On Monday, Prof Graham Medley, the chairman of the Spi-M modelling group, which advises the Government on the virus, said ministers would reach a stage where mass vaccination is no longer cost effective.
“The decisions that the Government makes about vaccinating, for example against measles, are based upon decisions in terms of public health, but also the costs,” he said.
“I think to some extent that approach will become more and more likely as we go forward. Vaccines are really the things that are changing the landscape, both in terms of public health and in terms of decision-making.
“As ever, the Government has to make a decision, balancing all these different views and different industries’ perspectives, to come up with what it feels to be the correct policy.”
Prof Medley also suggested that the provision of free lateral flow tests would eventually end but, asked about reports that ministers were considering cutting off the supply, Mr Johnson said: “We’re going to have to make sure that we continue to use testing as one of our most important lines of defence for as long as it’s necessary.”

▶ [Task instructions] Reproduce the entire passage above about Prof Graham Medley's comments on vaccination costs, word for word.

▶ [Given entries]
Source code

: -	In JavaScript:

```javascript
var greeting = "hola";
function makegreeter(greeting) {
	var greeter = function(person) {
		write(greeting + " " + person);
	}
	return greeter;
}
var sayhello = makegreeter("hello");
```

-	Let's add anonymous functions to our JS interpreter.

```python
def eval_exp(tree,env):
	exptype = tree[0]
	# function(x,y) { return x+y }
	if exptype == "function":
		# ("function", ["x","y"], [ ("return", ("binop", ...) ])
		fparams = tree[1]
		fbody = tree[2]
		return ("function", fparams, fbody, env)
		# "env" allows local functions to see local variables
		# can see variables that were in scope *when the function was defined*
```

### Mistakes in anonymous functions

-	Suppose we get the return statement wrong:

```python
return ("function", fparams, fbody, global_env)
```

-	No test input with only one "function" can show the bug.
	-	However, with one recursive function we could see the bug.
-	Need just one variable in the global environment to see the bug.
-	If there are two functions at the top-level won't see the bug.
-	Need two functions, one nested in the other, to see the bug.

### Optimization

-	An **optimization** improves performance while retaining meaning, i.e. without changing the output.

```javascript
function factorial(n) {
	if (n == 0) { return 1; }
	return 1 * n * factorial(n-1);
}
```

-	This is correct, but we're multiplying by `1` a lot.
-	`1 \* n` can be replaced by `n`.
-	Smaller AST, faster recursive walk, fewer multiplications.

▶ [Response area]
On Monday, Prof Graham Medley, the chairman of the Spi-M modelling group, which advises the Government on the virus, said ministers would reach a stage where mass vaccination is no longer cost effective.
“The decisions that the Government makes about vaccinating, for example against measles, are based upon decisions in terms of public health, but also the costs,” he said.
“I think to some extent that approach will become more and more likely as we go forward. Vaccines are really the things that are changing the landscape, both in terms of public health and in terms of decision-making.
“As ever, the Government has to make a decision, balancing all these different views and different industries’ perspectives, to come up with what it feels to be the correct policy.”
Prof Medley also suggested that the provision of free lateral flow tests would eventually end but, asked about reports that ministers were considering cutting off the supply, Mr Johnson said: “We’re going to have to make sure that we continue to use testing as one of our most important lines of defence for as long as it’s necessary.”